Exercise = Can you print the passage from the article on social media envy below that begins at the words "Instagram alone, which" and stops after "of social media.", copying it word for word?

Wilson is a savvy user of social media, but she's a consumer, too. She just bought a trendy crochet swimsuit, for example, that she saw on Nordstrom.com. It wasn't the marketing that sold her; it was seeing the image again and again on Pinterest and Instagram.
"You see it once and you think, 'That's cute.' It's seeing it repeatedly, and on people whose life looks desirable, that puts you over into 'I have to have that,'" she said.
There's a term for this. Social psychologists, journalists and social-media users call it "lifestyle envy," or Instagram envy, and savvy smartphone users are well-acquainted with its tell-tale sign: the little pang you get when a friend posts photos from his or her swanky vacation in Istanbul, or when actress Mindy Kaling snaps her newest pair of spike-toe Christian Louboutain pumps.
Envy has long been a concern of civilization, mentioned in the Ten Commandments, the seven deadly sins and countless other works down to present day America, in which the newest iteration, social media envy, is driving consumerism in new ways. According to a study by New York marketing communications firm JWT, fame and fortune are currently replacing faith and family as the core of the American Dream. Two-thirds of Americans in the study said traditional notions of the ideal life community, religious faith and middle-class values have shifted.
"More Americans see the ability to spend whether by accumulating wealth or accessing credit as a component of the American Dream," the study indicates. Also, 58 percent of respondents said "becoming wealthy" is key to the American Dream for them personally; 54 percent said "social recognition and status" were a big part of it for people today. A quarter said a big part of the dream for them was "becoming famous." Traditional ideals of the good life such as "getting married" and "attending religious services" were more likely to be categorized as part of a past definition of the American Dream than as part of the present one.
Instagram alone, which became a social media phenomenon by allowing people to transform ordinary photos into magazine-shoot images with fancy filters and then share them with others, grew last year from 80 million to 150 million users worldwide. Are Americans becoming coveting, keeping-up-with-the-Joneses consumers one perfectly filtered post at a time?
Peer pressure
People are inspired by comparing themselves to peers through social media, and that is why they feel a little lift when they see an image of a friend triumphantly crossing a finish line or a co-worker's twins happily hugging. But people also become hyper-aware of the achievements and success of those peers, said Ann Mack, director of trendspotting at JWT Worldwide. Thus cuts the double-edged sword of social media.
Traditional advertising is losing some of its power over consumers who instead look to one another for trends and opinions, she said.

Data excerpts =
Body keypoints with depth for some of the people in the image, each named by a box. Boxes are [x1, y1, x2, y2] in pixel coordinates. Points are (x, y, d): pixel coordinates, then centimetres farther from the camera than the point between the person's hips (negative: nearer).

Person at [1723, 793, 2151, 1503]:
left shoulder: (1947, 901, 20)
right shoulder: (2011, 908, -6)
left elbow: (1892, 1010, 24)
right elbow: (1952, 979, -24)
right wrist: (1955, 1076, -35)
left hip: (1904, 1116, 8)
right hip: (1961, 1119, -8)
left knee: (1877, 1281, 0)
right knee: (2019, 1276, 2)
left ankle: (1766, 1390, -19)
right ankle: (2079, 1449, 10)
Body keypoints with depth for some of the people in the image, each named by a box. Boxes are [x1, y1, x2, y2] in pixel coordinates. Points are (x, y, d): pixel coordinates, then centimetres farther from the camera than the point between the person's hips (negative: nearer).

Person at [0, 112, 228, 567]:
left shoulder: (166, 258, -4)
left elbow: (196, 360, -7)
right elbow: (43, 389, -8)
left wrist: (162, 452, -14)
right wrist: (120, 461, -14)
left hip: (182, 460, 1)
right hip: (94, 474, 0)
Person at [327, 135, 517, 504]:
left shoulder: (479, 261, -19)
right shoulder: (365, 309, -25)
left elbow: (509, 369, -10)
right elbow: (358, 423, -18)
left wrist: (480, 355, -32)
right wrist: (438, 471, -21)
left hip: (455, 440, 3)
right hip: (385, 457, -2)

Answer to this exercise =
Instagram alone, which became a social media phenomenon by allowing people to transform ordinary photos into magazine-shoot images with fancy filters and then share them with others, grew last year from 80 million to 150 million users worldwide. Are Americans becoming coveting, keeping-up-with-the-Joneses consumers one perfectly filtered post at a time?
Peer pressure
People are inspired by comparing themselves to peers through social media, and that is why they feel a little lift when they see an image of a friend triumphantly crossing a finish line or a co-worker's twins happily hugging. But people also become hyper-aware of the achievements and success of those peers, said Ann Mack, director of trendspotting at JWT Worldwide. Thus cuts the double-edged sword of social media.